> [TEXT SECTION]:
▬▬▬

We further evaluated the correlation between the severity of hepatic steatosis and dysfunction and cognitive performance (Fig. 1n, Supplementary Table S1). Hepatic TG content exhibited negative correlations with spatial learning and memory as well as working memory. Meanwhile, plasma ALT and AST levels were inversely correlated with spatial learning ability and working memory. These findings suggest that NAFLD promotes the development of cognitive impairment.

NAFLD was positively associated with cerebral and/or plasma Aβ accumulation in rats and human subjects

Aβ accumulation in the brain is one of the important pathologies of cognitive impairment. Immunohistochemistry revealed exacerbation of Aβ deposition in the cortex and hippocampus of HFD-fed rats (Fig. 2a). Through quantification of Aβ levels, we consistently observed elevated concentrations of Aβ40 and Aβ42 in the cortex and hippocampus of HFD-fed rats (Fig. 2b and c, Supplementary Table S1). As expected, the cortical and hippocampal Aβ concentrations were negatively associated with cognitive function (Supplementary Table S2). However, the expression of APP, IDE, and NEP, integral to the Aβ production and degradation pathways, remained insignificantly altered in HFD-fed rats (Supplementary Fig. S6).

Fig. 2.

HFD-induced NAFLD was positively correlated with Aβ accumulation in rats. (a) Representative image of immunohistochemistry for Aβ in brain tissue of control and HFD-fed rats by 6E10 antibody (n = 3–4 per group); arrows indicate Aβ deposition in brain tissue. (b, c) Aβ40 and Aβ42 levels in the cortex (b) and hippocampus (c) of control and HFD-fed rats. (d) Plasma Aβ40 and Aβ42 levels of control and HFD-fed rats; seven rats in the control group and six rats in HFD group had plasma Aβ42 levels below the lower limit of detection. (e, f) Linear regression between plasma Aβ40 and total Aβ levels in the cortex (e) and hippocampus (f) in control and HFD-fed rats; the regression lines were fitted by ordinary least square. (g) Heatmap for correlations of hepatic TG content and liver function markers with cerebral and plasma Aβ levels by Spearman test; the intensity of colour represents Spearman correlation coefficient. n = 8 per group unless otherwise stated. Data were presented as mean ± SD. P-values were calculated by unpaired Student’s t-test (b–d) except for Aβ40 in the hippocampus (c) and plasma (d), which were compared with the Mann–Whitney U test.

▬▬▬

> [WHAT THE TASK REQUIRES]: Extend the passage on NAFLD and Aβ accumulation in rats from its last sentence.

> [PROVIDED MATERIAL]:
▬▬▬

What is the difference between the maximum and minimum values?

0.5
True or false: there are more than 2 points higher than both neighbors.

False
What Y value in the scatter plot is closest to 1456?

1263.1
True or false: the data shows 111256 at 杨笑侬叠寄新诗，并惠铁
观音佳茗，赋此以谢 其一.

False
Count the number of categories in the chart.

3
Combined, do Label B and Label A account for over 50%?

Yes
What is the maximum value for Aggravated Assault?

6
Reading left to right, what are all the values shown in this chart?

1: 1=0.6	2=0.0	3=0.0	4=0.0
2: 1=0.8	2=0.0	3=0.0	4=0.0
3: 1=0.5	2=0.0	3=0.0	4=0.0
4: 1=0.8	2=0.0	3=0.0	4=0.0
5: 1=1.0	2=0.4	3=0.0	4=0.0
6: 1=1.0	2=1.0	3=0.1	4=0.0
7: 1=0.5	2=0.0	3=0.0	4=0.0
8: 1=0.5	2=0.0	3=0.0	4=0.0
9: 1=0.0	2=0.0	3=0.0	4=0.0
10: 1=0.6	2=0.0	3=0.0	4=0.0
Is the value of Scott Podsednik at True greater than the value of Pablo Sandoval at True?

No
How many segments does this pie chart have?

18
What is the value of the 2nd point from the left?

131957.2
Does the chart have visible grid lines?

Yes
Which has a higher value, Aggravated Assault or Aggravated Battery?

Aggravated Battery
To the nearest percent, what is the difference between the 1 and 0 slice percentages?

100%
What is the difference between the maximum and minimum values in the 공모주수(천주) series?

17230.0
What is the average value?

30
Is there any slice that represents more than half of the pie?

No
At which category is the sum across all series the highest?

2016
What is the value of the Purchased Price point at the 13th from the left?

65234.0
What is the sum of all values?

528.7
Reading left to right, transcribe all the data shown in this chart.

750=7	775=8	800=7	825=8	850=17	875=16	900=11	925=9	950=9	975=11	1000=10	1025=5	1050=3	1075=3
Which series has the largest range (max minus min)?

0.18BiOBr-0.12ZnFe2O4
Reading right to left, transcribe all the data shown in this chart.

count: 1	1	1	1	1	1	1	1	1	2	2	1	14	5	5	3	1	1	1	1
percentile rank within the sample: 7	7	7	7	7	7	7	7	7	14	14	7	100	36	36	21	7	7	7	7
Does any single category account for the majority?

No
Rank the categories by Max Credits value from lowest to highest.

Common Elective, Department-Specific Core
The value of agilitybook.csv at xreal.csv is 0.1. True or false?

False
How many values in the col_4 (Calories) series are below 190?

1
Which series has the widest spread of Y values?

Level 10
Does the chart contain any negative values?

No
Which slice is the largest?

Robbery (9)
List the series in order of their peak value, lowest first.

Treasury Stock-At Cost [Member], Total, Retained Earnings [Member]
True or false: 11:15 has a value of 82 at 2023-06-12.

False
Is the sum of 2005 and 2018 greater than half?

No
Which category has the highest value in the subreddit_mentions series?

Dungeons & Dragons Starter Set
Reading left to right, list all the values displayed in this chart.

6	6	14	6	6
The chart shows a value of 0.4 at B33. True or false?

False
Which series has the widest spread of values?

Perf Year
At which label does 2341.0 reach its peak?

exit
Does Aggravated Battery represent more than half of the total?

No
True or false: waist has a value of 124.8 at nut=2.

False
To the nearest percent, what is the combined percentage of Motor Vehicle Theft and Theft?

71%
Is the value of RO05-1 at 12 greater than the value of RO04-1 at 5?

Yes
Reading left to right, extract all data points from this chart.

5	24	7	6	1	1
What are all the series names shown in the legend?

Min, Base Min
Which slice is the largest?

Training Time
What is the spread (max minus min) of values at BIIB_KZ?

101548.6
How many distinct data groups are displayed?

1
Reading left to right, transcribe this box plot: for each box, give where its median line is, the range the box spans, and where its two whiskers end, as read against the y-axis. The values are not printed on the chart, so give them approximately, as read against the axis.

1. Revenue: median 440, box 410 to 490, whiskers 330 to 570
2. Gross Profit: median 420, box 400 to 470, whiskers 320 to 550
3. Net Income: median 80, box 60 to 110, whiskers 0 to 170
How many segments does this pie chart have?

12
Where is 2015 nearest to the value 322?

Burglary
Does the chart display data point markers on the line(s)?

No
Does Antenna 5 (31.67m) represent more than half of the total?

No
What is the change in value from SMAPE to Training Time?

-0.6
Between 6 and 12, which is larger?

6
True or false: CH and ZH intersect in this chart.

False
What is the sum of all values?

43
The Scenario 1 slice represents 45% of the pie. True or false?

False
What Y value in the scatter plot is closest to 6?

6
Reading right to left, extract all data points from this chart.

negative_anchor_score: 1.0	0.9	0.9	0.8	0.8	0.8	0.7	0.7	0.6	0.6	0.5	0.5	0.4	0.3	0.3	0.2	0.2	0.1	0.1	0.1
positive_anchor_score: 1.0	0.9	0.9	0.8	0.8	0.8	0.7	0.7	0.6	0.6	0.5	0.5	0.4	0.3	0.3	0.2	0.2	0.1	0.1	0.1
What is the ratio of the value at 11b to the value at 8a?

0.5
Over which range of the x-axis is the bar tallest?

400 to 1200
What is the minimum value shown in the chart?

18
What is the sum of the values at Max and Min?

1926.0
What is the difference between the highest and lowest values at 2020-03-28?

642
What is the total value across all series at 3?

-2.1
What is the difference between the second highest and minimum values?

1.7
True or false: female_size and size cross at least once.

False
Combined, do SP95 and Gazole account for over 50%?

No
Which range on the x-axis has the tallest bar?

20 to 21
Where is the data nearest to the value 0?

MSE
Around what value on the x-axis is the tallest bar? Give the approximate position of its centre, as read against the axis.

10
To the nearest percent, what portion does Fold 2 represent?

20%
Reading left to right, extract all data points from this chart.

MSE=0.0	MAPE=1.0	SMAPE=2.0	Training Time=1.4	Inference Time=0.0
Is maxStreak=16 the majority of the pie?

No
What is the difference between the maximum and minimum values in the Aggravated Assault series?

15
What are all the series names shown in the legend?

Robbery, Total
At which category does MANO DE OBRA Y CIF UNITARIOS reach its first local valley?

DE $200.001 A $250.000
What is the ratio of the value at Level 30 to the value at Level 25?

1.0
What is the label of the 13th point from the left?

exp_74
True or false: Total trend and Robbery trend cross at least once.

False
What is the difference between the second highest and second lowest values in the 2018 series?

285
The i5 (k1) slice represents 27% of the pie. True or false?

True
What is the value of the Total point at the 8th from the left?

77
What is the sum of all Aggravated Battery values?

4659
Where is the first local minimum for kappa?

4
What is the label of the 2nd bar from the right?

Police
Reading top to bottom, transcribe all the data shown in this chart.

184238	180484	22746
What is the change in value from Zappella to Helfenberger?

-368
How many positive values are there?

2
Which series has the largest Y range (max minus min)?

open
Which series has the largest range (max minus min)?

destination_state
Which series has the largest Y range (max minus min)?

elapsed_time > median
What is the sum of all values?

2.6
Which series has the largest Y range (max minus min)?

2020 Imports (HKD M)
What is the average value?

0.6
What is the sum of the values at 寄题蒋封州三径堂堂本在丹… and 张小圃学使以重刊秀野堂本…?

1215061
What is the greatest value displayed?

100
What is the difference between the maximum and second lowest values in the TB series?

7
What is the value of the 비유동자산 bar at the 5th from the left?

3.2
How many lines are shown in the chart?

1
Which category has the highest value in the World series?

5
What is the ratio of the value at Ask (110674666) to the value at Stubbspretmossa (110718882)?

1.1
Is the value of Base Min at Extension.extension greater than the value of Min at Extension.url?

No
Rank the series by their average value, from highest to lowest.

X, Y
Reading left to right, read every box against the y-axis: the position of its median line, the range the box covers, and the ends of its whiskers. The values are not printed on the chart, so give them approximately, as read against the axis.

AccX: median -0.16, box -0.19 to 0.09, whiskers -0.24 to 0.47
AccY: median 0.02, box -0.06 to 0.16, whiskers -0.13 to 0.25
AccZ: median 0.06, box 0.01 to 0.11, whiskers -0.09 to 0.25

▬▬▬

> [ANSWER AREA]:
Considering the pivotal role of the peripheral system in Aβ clearance, we assessed plasma Aβ levels and noted increased plasma Aβ40 concentrations in HFD-fed rats (Fig. 2d, Supplementary Table S1). Notably, plasma Aβ40 levels exhibited positive correlations with total Aβ content in both the cortex (R² = 0.441, P = 0.0050; linear regression) and hippocampus (R² = 0.467, P = 0.0035; linear regression) (Fig. 2e and f, Supplementary Table S1). Subsequently, we determined the correlations between the severity of hepatic steatosis and dysfunction and cerebral and plasma Aβ accumulation (Fig. 2g, Supplementary Table S1). The results demonstrated that hepatic TG content as well as plasma ALT and AST levels were positively correlated with Aβ concentrations in the cortex, hippocampus, and plasma.

Next, we performed a case–control study, including 549 cases with NAFLD and 549 controls, to assess the relationship between NAFLD and plasma Aβ levels in human subjects. The characteristics of the participants are presented in Table 1. Compared to controls, individuals with NAFLD had higher levels of BMI, TG, total cholesterol, ALT, creatinine, and plasma Aβ40 and Aβ42 as well as lower eGFR levels. NAFLD cases were also more likely to have diabetes, hyperlipidaemia, and hypertension. After multivariate adjustment, NAFLD was associated with an elevation of 8.24% (95% CI 5.60%, 10.88%) and 10.51% (95% CI 6.25%, 14.77%) in plasma Aβ40 and Aβ42, respectively (Table 2). Each 10 U/L increment in ALT was associated with an elevation of 1.00% (95% CI 0.28%, 1.73%) and 2.14% (95% CI 0.97%, 3.30%) in plasma Aβ40 and Aβ42, respectively (Table 2). Seventy NAFLD cases were classified as moderate or severe and displayed a 6.39% (95% CI 0.75%, 12.03%) increment in plasma Aβ40 and 9.23% (95% CI 0.10%, 18.36%) increment in plasma Aβ42 compared to those classified as mild (Table 2, Supplementary Table S3). Additionally, 200 NAFLD cases with a history of diagnosed NAFLD exhibited a 7.82% (95% CI 1.59%, 14.06%) increment in plasma Aβ42 compared to those without a history of diagnosed NAFLD (Table 2, Supplementary Table S4).

Table 1.

Demographic and clinical characteristics of the NAFLD cases and matched controls.

Characteristics	Cases (n = 549)	Controls (n = 549)	P
Age (years)	60 (45, 64)	59 (45, 63)	0.41
Sex			1.0
Male, n (%)	391 (71.2)	391 (71.2)
Female, n (%)	158 (28.8)	158 (28.8)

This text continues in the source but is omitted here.